Algo Poetry-Behind the Lines

I feel the need, the need for Stead!

A book I would recommend for any poet.

I have just finished the above book, published in 1967, and wanted to recommend it to any writer of poetry. It is written by C.K. Stead and covers the fragmentation of the Romantic movement at the end of the 19th century, the Imagist movement, and focuses heavily on Yeats and Eliot. More important, I think he has constructed a theory on what makes great poetry great.

I discovered this eye opening insight in the brilliant book and charity stores of Botanic Avenue in Belfast, and parted with two British pounds for it. In reading up on Stead, he is a poet and highly decorated author from New Zealand (ONZ,CBE) who is still with us- and the book highlighted above was… his first book!!!!.

Stead contends that great poetry exists in a triangle of -Poet, Audience and the area of Experience, ( subject that they are writing about). He proposes that great poetry is that which is like an equilateral triangle in terms of distance achieved between all three points. (See my crude illustration of such)

My Stead Try-angle

This, to me, was a revelation and his pinpointing of Yeat’s “Easter 1916” as an example of this perfectly proportioned triangle was superb.. He also explains why poets in ages may have been considered “ahead of their time” and not achieved success during their own lifetime-in that the poet had the right distance from their area of experience , but were too far away from their audience at that time.

The author’s analysis could also be considered ahead of it’s time- his insights into inspiration, negative capability, “surface” poetry and the use of a poetic mask to go even further into the self and subconscious is ridiculously revelatory.

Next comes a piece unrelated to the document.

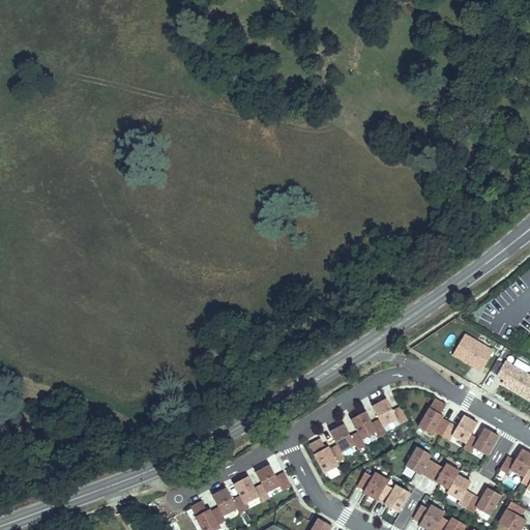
[(495,351),(463,332),(448,356),(481,374),(495,351)]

There is also a fantastic chapter on Eliot, and his analysis of the Four Quartets is worth a book in it’s own right.

I see it is still available on Amazon, so pick up a copy if you can-wonderful.

My next purchase, based on this unexpected educational experience, will be another book by Stead- “My Name was Judas”, (2006)-with the author as ghostwriter to the apostle, who recounts his side of the story- forty years later. Sounds fun!